After the close yesterday, Square (NYSE:SQ) reported another strong quarter based on key financial metrics. So far, Jack Dorsey has proven that the mobile-payments provider only needs a part-time CEO to excel.
As my previous research highlighted, Square faces tough resistance above $15 and valuation concerns around the all-time high near $16. Will the after-hour price hold and send the stock to new highs?
The market has always wrongfully questioned the ability of the company to leverage sales growth. Square was aggressively spending to capture a large and growing market so profits weren't the original goal of the company.
The Q4 report provides solid proof that the mobile payments leader can add customers without breaking the bank and turn into a very profitable payments provider in the future.
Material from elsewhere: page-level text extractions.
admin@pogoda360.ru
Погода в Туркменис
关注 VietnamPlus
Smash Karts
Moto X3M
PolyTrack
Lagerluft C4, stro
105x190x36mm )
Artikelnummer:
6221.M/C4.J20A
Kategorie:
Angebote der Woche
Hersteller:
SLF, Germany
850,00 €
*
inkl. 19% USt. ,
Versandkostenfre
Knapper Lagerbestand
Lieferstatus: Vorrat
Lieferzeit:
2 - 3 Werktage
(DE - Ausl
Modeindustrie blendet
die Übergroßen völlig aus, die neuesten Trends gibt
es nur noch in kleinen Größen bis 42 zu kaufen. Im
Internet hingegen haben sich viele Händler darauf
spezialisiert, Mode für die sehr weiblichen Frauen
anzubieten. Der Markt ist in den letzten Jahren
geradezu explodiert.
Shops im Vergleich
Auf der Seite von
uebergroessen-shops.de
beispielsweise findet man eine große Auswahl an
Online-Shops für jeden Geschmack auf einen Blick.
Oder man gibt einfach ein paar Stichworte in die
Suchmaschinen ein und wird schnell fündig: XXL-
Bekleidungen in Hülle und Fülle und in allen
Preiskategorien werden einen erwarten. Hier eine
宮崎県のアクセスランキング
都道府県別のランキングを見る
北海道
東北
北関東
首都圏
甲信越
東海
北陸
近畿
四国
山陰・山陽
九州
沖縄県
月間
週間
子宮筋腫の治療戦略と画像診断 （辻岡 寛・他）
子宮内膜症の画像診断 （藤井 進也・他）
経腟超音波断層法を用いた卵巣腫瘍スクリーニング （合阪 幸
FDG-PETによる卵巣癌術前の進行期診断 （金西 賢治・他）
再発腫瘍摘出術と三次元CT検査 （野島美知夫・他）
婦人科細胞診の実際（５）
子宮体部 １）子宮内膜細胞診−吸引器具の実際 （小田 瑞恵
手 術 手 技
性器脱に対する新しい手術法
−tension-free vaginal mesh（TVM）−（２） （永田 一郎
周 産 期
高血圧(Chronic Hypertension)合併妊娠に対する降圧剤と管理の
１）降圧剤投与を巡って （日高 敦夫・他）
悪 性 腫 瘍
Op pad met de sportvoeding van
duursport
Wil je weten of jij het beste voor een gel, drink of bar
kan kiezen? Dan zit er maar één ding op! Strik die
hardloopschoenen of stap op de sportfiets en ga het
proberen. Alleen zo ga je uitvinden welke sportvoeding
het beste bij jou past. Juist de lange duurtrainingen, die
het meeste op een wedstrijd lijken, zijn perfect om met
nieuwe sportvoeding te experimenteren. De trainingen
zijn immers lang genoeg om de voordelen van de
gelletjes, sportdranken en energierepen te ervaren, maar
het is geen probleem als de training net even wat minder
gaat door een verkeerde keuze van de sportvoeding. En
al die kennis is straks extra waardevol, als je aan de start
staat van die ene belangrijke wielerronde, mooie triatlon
Though the stock constantly runs into a couple of issues that play against investors not doing the correct research.
The primary news is that Square beat analyst estimates by a wide $0.05. The key is that the company produced adjusted revenue growth of $57 million and boosted adjusted EBITDA by an incredible $36 million. Square will go far by dropping that percentage of incremental revenues to the bottom line.
Investors focusing on gross payment volumes or net revenue during 2016 probably missed the improving investment story. Due to the end of the Starbucks (NASDAQ:SBUX) contract and pass-through transactions costs, the key revenue metric was always adjusted revenues. For the quarter, those revenues grew 43% to $192 million. The new revenues only grew 21%, but don't reflect the true growth at Square.
Source: Square Q416 shareholder letter
The company continues branching off into new growth areas from shifting towards larger sellers with annual GPV in excess of $500K to lending customers capital to allowing payments via a web browser that added $40K in GPV alone for January. In total, products launched since 2014 represent 25% of net revenues during Q4.
So besides the company clicking on just about every financial metric and having a management team delivering new products, the dilute share count provides a huge hidden problem. Square listed the share count for 2016 up at 370 million shares while most sites use a share count of 350 million.
The reality is that Square went public with a fully diluted share count of around 450 million shares. The after-hours price places the market cap at $7.3 billion.
The 2017 adjusted revenue guidance is up to $900 million placing the stock trading in after hours at about 8.2x sales estimates. At an adjusted EBITDA target of $100 million, Square trades at over 70x that estimate.
The key investor takeaway is that Square could reach new highs in trading Thursday. The stock doesn't offer much appeal at these levels.